Três dias depois, o corpo de Kenneth Mann, mestre lixador conhecido por pegar ondas noturnas, foi encontrado preso à sua prancha em Encinitas, na Califórnia. 

O capitão salva-vida da praia, Larry Giles, disse tê-lo visto correndo com a prancha, mais ou menos uma hora antes do pôr do sol, no dia anterior. Não se sabe o que aconteceu depois ou quando Mann se afogou. 

Por causa da falta de luz, é comum que os olhos do surfista lhe preguem peças: é só alga, é algo perigoso ou... ? 

"Os tubarões fazem parte do surfe noturno, mesmo não estando fisicamente ali. Você fica pensando neles o tempo todo", confessa James McDonald, que se juntou a Igel na hora de contar "causos", mas não entrou na água naquela noite. 

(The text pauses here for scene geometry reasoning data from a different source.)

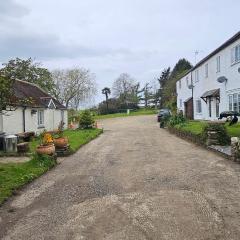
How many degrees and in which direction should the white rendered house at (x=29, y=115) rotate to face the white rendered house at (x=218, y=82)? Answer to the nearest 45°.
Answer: approximately 45° to its left

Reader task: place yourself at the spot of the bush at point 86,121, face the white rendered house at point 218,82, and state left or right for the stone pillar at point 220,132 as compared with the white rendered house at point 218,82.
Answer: right

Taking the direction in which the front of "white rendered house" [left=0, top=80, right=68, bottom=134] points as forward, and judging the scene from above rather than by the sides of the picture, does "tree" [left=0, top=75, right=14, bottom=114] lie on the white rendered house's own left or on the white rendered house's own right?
on the white rendered house's own right

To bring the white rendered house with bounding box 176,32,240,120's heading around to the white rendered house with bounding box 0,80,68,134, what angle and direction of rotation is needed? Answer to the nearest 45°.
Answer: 0° — it already faces it

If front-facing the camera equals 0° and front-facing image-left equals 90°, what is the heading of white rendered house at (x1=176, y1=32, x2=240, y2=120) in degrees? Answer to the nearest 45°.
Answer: approximately 45°
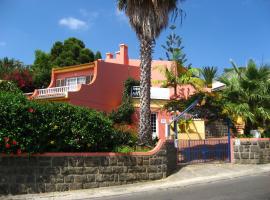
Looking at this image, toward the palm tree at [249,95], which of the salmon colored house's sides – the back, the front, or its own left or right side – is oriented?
left

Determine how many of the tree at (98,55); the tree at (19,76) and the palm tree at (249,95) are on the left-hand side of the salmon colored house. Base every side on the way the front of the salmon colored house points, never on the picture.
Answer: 1

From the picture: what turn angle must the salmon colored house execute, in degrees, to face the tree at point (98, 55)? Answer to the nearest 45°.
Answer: approximately 135° to its right

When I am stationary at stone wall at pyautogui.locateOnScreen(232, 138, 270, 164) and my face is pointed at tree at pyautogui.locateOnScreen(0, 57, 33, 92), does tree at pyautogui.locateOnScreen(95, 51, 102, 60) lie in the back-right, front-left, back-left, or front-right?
front-right

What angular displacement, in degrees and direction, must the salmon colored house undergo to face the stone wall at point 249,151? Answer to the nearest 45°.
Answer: approximately 90° to its left

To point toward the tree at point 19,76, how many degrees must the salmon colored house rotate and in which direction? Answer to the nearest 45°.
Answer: approximately 90° to its right

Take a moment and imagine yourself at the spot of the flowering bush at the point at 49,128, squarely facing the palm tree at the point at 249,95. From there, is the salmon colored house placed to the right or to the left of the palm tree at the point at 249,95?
left

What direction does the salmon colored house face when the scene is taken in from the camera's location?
facing the viewer and to the left of the viewer

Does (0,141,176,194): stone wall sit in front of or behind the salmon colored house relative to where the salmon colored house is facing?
in front

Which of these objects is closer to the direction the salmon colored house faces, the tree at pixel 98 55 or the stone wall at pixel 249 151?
the stone wall

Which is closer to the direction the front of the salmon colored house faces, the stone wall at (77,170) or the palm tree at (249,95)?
the stone wall

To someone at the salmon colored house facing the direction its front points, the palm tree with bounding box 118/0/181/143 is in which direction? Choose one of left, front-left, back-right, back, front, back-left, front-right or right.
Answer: front-left

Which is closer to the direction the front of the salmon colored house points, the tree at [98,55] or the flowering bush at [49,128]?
the flowering bush

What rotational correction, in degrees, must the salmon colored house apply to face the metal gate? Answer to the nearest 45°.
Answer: approximately 90° to its left

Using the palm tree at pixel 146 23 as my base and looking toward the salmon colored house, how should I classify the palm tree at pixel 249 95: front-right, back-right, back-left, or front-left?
front-right

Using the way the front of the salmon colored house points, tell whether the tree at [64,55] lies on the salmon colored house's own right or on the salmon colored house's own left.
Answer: on the salmon colored house's own right

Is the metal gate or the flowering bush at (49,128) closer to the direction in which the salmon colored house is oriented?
the flowering bush
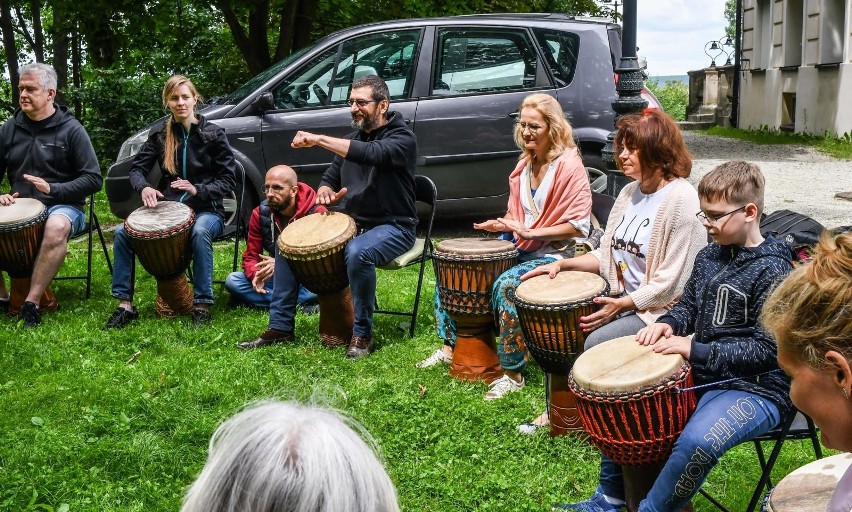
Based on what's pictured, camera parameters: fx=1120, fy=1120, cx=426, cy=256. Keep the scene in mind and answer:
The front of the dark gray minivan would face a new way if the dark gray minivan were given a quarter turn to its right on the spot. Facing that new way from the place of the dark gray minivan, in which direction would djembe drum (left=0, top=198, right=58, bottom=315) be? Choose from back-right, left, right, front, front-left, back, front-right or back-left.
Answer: back-left

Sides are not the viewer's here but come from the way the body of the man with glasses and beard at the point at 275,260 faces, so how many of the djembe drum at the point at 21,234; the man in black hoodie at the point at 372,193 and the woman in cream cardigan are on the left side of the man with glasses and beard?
2

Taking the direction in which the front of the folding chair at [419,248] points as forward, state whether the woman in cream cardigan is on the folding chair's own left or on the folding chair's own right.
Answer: on the folding chair's own left

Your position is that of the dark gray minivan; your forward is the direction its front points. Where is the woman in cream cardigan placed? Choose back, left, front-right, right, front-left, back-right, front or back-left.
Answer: left

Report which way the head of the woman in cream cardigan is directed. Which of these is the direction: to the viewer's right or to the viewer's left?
to the viewer's left

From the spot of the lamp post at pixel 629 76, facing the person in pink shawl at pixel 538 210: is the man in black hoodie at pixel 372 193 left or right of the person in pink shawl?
right

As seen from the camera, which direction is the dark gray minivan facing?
to the viewer's left

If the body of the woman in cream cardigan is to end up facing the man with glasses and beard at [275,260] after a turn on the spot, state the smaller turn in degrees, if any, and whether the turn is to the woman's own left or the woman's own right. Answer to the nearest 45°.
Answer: approximately 90° to the woman's own right

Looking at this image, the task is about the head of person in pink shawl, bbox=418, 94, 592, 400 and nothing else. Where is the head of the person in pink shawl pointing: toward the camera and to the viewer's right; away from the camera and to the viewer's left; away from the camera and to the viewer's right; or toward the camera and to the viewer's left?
toward the camera and to the viewer's left

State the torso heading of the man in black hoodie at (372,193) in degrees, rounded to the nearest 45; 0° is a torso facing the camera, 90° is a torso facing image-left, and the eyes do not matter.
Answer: approximately 45°
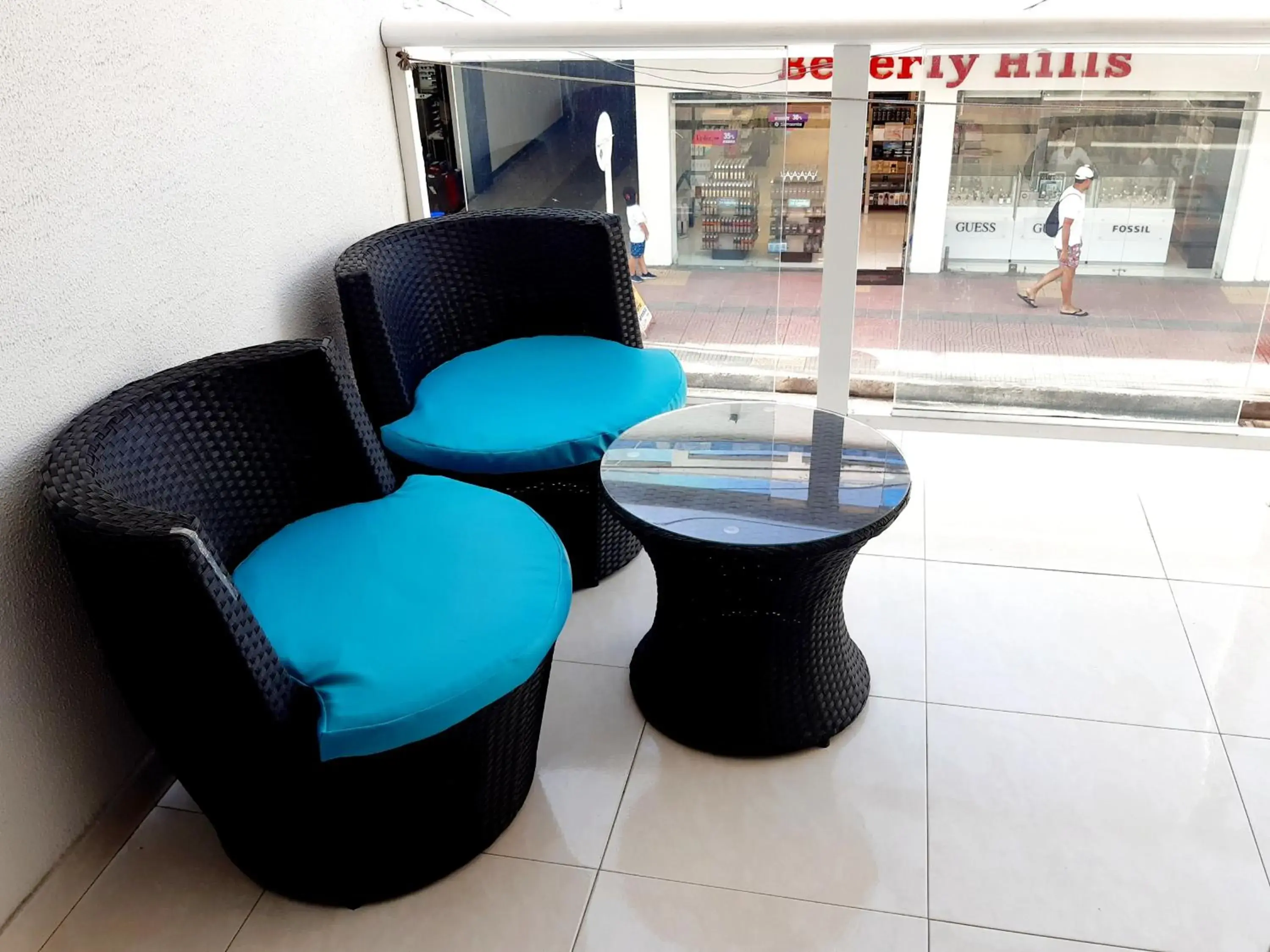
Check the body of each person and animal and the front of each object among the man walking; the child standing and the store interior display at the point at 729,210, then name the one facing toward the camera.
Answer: the store interior display

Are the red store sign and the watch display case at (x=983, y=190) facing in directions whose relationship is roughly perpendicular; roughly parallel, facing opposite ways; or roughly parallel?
roughly parallel

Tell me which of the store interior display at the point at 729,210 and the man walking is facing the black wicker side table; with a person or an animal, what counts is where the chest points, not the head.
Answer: the store interior display

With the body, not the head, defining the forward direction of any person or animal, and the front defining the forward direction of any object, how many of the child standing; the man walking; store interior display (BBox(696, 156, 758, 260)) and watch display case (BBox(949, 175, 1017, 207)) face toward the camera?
2

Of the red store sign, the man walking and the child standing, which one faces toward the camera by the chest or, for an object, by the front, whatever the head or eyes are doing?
the red store sign

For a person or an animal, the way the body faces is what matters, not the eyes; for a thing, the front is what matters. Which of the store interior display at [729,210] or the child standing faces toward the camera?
the store interior display

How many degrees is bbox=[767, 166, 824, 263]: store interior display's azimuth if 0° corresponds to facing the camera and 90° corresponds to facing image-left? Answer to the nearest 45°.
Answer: approximately 0°

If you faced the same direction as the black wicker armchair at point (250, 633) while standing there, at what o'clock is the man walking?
The man walking is roughly at 10 o'clock from the black wicker armchair.

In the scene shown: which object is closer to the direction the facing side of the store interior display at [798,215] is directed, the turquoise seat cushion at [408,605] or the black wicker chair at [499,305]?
the turquoise seat cushion

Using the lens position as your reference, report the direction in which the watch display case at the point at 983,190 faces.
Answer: facing the viewer

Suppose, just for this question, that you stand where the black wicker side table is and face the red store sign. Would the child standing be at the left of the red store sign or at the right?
left

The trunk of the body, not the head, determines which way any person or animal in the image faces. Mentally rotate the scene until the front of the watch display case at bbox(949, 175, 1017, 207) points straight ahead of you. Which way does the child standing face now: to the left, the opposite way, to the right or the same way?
to the left
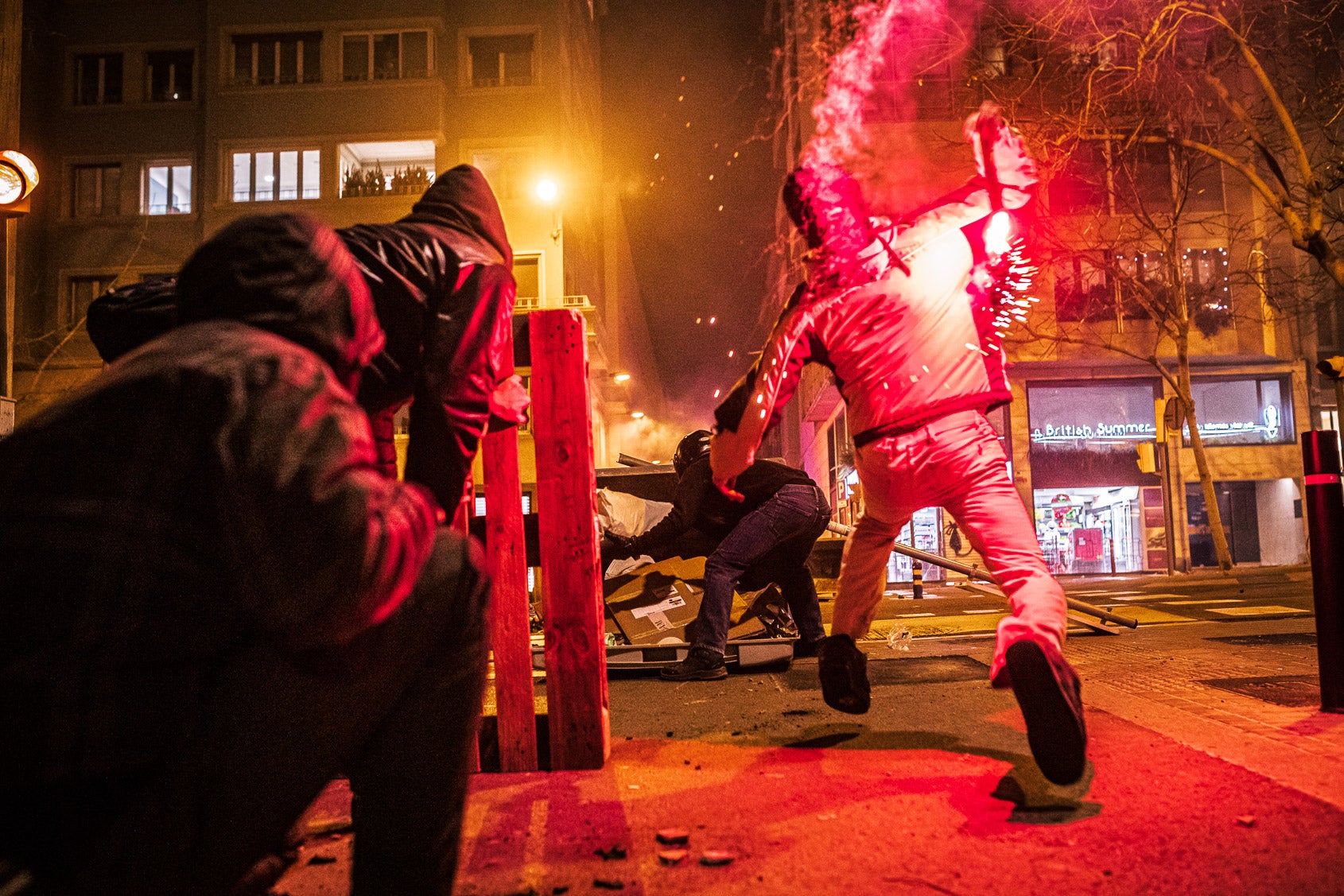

Meio brincando, acrescentou que, se tivesse o azar de dar de cara com um, queria um epitáfio espetacular, do tipo: "Devorado por um grande tubarão branco enquanto surfava sob as estrelas". 

Brad Benter, que também faz parte do grupo de surfistas noturnos de San Diego, disse ter visto uma vez uma nadadeira dorsal a uns trinta metros de onde estava, sob a lua cheia, por volta das quatro e meia da manhã. Hoje em dia usa uma tornozeleira que "repele" os bichões, embora não ponha muita fé em sua eficiência. 

Apesar disso, para os praticantes, o fascínio é irresistível. 

"Depois de um tempo os olhos se acostumam e, embora seja meio complicado enxergar, dá para pegar a onda, sim. E dá a impressão de que o lance dura uma eternidade. O tempo parece parar", explica McDonald. 

História

O surfe noturno não é novidade. Um artigo da revista Collier, de 1909, falando sobre o surfe no Havaí, descrevia o festival anual de Waikiki, no qual os surfistas usavam lanternas de acetileno. Em 1969, o havaiano Jock Sutherland, supostamente depois de consumir LSD, surfou ondas monstruosas, de mais de seis metros, em Waimea Bay, bem depois do sol se pôr, segundo Matt Warshaw, autor de "The History of Surfing". 

"Nos anos 60, os jovens saíam de vez em quando porque os ingredientes estavam todos ali: verão, água quente, luz da lua; mais tarde, se tornou uma maneira de escapar do excesso de gente, mas já nem sei se isso vale para os locais mais badalados", diz o escritor. 

De volta à aventura à meia-noite, Igel pega uma onda que surgiu em meio à escuridão. 

"Parece que essa é das boas!", disse antes de se afastar.